§ **GIVEN DATA**
**********

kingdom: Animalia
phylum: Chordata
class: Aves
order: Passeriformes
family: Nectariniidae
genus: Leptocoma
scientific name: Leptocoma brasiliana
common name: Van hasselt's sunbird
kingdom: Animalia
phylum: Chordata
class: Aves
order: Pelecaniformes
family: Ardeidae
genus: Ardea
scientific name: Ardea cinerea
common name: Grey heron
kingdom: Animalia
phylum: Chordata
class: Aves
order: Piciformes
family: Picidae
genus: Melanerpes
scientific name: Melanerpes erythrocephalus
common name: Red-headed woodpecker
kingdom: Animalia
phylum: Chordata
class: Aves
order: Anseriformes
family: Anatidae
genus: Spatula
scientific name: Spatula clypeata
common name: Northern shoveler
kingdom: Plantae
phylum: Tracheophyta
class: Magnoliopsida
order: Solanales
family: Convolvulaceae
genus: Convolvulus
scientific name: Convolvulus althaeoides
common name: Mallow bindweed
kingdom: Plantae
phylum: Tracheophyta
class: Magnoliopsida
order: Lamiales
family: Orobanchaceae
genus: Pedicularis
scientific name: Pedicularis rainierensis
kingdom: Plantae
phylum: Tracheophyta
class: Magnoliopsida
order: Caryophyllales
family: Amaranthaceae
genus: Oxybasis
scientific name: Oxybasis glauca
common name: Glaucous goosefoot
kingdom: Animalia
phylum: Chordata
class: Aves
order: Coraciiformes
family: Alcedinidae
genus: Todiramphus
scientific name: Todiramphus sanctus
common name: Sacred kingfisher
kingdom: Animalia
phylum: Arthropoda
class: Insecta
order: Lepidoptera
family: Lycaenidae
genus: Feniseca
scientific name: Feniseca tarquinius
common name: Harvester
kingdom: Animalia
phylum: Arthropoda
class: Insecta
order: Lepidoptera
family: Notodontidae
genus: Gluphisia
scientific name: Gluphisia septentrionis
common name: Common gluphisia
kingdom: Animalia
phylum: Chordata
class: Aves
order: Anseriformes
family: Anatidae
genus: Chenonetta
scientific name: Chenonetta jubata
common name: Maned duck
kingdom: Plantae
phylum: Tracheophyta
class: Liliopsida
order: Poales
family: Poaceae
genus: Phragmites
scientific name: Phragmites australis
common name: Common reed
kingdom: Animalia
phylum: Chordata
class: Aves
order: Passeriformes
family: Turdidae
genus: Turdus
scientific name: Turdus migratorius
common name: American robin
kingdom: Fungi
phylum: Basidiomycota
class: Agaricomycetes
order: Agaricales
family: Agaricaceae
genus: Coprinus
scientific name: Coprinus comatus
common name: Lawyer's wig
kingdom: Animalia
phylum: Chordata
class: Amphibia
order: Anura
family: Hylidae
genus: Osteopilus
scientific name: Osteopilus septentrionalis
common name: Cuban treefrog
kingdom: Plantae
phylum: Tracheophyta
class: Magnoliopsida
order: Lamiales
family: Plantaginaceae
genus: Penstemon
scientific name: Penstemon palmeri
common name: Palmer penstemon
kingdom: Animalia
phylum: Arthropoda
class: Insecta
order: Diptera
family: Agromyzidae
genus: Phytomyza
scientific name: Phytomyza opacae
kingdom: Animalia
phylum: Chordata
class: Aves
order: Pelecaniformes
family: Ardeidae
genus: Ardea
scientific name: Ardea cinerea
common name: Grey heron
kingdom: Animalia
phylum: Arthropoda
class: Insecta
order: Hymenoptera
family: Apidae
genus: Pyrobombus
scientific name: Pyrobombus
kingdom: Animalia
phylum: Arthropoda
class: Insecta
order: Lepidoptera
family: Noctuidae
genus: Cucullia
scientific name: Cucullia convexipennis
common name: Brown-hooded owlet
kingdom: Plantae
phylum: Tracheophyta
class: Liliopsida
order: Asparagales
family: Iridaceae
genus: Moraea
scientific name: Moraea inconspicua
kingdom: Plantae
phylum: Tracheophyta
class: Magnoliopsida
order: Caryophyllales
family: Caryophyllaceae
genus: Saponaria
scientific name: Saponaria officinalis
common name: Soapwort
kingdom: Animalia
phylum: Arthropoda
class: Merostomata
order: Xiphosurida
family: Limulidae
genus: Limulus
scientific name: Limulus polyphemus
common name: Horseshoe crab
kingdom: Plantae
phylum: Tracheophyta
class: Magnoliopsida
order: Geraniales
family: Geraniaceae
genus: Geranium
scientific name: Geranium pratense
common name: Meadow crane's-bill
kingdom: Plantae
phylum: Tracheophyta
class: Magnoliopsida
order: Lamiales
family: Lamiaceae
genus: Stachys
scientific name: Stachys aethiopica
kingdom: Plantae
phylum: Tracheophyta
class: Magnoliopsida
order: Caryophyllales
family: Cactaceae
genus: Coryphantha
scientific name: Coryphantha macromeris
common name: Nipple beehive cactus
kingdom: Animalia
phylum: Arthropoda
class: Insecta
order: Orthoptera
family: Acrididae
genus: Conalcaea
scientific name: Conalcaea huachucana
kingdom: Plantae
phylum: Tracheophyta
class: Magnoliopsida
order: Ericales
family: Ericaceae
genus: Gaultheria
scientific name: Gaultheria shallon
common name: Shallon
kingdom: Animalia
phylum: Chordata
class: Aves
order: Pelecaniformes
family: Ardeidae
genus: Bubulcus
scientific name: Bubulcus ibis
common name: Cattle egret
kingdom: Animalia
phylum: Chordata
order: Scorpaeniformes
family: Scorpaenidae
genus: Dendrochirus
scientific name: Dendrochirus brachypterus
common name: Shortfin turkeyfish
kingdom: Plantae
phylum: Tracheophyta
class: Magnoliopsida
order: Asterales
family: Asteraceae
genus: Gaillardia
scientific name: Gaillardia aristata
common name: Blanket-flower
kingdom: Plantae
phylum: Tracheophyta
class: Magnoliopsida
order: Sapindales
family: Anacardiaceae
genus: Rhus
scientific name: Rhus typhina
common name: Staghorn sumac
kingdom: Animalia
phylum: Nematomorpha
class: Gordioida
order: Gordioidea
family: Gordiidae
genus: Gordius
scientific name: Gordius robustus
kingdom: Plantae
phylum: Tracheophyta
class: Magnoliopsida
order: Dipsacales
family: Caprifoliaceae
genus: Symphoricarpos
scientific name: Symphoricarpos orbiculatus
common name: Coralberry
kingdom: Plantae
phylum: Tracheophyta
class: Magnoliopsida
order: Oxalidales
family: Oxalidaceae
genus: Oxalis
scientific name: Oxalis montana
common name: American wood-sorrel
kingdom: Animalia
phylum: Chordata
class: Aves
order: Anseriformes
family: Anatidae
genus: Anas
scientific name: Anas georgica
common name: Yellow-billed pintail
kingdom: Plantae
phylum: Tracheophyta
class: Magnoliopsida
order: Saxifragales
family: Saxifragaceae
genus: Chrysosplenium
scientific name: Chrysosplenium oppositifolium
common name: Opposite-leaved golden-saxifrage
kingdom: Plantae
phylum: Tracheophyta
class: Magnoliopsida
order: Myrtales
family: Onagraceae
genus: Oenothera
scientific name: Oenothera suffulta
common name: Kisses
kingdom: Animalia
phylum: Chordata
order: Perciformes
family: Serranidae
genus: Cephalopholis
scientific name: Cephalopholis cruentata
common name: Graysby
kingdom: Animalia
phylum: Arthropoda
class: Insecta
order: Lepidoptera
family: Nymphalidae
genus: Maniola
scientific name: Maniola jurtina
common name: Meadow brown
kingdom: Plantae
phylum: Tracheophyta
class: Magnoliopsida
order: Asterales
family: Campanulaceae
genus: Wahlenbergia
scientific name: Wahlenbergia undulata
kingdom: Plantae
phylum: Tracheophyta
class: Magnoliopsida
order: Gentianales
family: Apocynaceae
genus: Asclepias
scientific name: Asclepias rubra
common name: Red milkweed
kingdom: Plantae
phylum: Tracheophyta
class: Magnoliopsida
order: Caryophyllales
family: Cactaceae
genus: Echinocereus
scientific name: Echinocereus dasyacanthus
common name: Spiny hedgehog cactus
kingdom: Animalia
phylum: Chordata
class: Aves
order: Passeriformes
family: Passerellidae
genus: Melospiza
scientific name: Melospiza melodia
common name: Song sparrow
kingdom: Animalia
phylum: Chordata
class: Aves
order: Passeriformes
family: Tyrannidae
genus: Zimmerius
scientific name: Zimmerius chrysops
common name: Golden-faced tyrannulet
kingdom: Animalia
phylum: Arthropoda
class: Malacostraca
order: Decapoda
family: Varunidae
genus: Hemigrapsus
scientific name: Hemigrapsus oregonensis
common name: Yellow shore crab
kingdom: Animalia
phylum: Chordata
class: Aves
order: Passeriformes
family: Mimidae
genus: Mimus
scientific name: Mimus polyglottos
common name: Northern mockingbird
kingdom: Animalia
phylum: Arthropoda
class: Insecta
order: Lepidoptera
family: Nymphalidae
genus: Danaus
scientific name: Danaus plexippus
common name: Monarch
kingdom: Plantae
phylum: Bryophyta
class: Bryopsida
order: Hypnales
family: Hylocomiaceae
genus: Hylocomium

**********

Reproduce the listing from its first line through the line containing "scientific name: Spatula clypeata", including that line, with every "phylum" swapped for "division" and everything else left as it is.

kingdom: Animalia
division: Chordata
class: Aves
order: Passeriformes
family: Nectariniidae
genus: Leptocoma
scientific name: Leptocoma brasiliana
common name: Van hasselt's sunbird
kingdom: Animalia
division: Chordata
class: Aves
order: Pelecaniformes
family: Ardeidae
genus: Ardea
scientific name: Ardea cinerea
common name: Grey heron
kingdom: Animalia
division: Chordata
class: Aves
order: Piciformes
family: Picidae
genus: Melanerpes
scientific name: Melanerpes erythrocephalus
common name: Red-headed woodpecker
kingdom: Animalia
division: Chordata
class: Aves
order: Anseriformes
family: Anatidae
genus: Spatula
scientific name: Spatula clypeata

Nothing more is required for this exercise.